At fintech firm LemonEdge, chief customer officer Katharine Briggs focused on how artificial intelligence is changing what counts as valuable expertise inside technology companies. She argued that the shift could open paths for women whose skills have not always aligned with traditional definitions of technical excellence.
"For years, my impression has been that the goal of International Women in Tech Day is to create greater access: how do we bring more women into the industry, and how do we make technology feel more open to people who have traditionally been outside it? That still matters, but I do not think it is the whole conversation anymore."

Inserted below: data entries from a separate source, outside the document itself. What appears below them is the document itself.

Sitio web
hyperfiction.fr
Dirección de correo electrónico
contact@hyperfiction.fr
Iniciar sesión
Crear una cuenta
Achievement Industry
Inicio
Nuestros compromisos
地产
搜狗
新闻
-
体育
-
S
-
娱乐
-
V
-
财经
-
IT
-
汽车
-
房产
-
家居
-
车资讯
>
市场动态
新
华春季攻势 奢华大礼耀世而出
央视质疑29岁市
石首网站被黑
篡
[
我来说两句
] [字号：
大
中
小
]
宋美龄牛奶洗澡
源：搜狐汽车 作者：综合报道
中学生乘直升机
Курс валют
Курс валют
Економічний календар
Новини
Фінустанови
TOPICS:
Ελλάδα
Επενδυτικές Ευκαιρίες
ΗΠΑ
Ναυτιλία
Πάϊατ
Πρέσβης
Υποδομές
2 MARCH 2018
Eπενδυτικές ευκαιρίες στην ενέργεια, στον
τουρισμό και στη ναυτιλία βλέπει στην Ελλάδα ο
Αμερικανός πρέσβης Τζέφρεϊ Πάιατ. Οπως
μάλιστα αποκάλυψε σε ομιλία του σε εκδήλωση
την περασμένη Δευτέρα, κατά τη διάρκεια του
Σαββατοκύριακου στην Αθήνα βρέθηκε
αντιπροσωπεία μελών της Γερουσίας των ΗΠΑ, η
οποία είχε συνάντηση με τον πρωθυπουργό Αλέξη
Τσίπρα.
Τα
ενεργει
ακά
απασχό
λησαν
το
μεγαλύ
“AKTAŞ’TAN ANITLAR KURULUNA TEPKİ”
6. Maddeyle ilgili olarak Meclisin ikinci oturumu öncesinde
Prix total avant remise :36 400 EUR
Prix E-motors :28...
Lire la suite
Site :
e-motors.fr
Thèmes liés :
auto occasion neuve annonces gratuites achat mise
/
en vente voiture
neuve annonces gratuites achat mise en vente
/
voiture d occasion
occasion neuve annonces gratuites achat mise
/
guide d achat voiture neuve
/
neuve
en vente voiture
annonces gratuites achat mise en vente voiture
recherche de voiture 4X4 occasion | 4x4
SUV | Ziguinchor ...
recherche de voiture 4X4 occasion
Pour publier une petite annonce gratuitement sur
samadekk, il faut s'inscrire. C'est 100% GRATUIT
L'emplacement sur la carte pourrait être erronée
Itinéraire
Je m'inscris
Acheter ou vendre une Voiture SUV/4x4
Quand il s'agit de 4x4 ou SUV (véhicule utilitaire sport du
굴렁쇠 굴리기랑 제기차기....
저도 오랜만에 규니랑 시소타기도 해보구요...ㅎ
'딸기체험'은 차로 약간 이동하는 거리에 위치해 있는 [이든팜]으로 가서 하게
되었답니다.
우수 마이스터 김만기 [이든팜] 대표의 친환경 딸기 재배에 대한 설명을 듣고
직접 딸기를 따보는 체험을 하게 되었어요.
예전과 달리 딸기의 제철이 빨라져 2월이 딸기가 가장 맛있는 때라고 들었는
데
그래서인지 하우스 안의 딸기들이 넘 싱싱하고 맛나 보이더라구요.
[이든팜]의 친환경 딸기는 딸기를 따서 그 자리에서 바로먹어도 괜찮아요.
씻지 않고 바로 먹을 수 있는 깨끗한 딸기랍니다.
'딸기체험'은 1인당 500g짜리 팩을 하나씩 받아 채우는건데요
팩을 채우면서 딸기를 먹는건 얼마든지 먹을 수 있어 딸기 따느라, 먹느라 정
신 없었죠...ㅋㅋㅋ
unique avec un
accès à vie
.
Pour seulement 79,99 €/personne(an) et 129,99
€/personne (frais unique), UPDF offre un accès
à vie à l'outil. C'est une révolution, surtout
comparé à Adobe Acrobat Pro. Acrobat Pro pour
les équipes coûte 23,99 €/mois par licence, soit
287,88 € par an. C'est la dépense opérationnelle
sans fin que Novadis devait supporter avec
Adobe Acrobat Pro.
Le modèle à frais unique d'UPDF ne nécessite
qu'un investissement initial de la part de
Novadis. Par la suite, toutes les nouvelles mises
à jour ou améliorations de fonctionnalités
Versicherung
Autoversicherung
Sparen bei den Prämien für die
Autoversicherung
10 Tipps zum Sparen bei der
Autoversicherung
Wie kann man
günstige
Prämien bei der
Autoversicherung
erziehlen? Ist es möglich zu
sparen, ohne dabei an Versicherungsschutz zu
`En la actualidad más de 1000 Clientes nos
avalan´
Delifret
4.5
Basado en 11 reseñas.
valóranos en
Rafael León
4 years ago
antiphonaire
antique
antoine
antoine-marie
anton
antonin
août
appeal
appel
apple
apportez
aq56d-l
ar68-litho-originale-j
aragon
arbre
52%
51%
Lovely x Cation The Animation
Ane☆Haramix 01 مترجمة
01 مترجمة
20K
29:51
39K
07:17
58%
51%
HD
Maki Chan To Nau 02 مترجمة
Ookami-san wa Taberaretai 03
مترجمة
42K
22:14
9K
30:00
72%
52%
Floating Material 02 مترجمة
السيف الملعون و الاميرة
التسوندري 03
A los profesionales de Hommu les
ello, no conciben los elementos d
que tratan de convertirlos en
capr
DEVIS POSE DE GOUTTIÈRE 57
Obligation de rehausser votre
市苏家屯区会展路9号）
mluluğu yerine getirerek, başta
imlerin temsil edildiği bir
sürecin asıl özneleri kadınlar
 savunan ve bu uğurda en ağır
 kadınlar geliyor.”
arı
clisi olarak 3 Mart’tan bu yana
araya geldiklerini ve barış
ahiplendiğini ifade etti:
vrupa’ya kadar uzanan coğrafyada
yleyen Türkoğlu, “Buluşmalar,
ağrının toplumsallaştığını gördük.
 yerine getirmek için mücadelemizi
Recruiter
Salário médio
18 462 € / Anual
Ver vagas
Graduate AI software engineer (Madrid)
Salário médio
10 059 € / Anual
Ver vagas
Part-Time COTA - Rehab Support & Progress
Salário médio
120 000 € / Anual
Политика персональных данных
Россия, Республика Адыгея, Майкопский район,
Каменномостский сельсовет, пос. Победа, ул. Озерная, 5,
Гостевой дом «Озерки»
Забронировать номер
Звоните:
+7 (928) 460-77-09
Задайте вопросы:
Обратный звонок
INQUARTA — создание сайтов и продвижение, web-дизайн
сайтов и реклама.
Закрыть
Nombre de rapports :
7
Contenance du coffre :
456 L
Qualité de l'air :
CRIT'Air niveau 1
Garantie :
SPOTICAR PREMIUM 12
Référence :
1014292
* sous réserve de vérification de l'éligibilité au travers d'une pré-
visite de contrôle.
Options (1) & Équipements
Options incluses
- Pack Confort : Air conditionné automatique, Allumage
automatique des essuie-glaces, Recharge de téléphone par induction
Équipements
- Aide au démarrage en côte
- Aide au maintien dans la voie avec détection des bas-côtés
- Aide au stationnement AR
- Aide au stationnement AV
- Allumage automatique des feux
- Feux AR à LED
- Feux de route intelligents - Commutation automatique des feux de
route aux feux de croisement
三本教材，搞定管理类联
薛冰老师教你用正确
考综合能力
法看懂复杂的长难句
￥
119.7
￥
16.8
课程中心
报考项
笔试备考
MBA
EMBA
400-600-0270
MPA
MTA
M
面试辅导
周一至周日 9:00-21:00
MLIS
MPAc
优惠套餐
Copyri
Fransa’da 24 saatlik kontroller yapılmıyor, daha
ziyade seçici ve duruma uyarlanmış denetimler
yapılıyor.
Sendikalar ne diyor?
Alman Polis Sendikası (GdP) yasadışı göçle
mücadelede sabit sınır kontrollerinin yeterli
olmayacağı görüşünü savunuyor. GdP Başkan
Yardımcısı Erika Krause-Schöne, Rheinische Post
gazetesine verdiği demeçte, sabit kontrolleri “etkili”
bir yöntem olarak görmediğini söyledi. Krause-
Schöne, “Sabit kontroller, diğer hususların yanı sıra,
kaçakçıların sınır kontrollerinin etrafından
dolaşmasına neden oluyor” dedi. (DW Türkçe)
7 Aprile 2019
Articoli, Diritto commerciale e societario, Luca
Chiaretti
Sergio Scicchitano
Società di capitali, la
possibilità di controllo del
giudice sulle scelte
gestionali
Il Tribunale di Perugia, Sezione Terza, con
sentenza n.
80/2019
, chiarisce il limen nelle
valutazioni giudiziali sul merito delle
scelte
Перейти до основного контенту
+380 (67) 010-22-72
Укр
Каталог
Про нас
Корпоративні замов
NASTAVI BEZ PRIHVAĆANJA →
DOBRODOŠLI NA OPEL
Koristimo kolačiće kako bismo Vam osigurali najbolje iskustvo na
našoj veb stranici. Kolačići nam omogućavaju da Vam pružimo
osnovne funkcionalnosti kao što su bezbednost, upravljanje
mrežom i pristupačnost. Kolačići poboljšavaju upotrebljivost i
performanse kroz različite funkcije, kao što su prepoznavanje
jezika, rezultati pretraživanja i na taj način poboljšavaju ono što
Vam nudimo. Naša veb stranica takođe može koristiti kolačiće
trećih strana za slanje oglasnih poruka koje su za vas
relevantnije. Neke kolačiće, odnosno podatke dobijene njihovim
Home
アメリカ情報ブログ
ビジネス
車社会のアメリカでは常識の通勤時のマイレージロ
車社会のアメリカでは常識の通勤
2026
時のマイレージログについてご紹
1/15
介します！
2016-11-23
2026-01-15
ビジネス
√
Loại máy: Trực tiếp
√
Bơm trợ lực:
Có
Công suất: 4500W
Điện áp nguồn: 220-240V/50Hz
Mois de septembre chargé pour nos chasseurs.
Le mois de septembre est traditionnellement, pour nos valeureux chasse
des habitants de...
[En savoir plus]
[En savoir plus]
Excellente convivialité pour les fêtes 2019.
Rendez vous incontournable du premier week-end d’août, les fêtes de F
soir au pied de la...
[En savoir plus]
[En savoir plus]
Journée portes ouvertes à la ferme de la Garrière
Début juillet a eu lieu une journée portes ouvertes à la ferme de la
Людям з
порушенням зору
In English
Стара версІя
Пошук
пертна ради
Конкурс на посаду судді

"Over the past few years, the growth of AI has meant that technical knowledge alone is no longer the advantage it once was. What matters more now is judgement - seeing the real problem, asking the right questions, and determining a good outcome. Value now lies in applying technology to real-world problems, not just technical depth."
"My family still laughs that I ended up as a software executive because I do not code. What I bring is understanding the business problem, making sound decisions, and leading teams through execution. These qualities, once outside the industry's definition of technical, are increasingly critical."
"AI is accelerating a shift toward people who can connect the dots, not just build components. As value moves toward applied thinking and decision-making, the talent pool broadens, including more women. Companies that recognise this early will access wider talent, focus on the right problems, and make better decisions. Equal opportunity in tech is not just about access - it's about embracing a changing definition of excellence, so diversity and opportunity follow naturally."
Taken together, the three executives point to a common set of solutions: earlier exposure to technology, broader hiring across industries and disciplines, and a stronger emphasis on judgment and applied problem-solving to narrow gender gaps in senior and technical roles.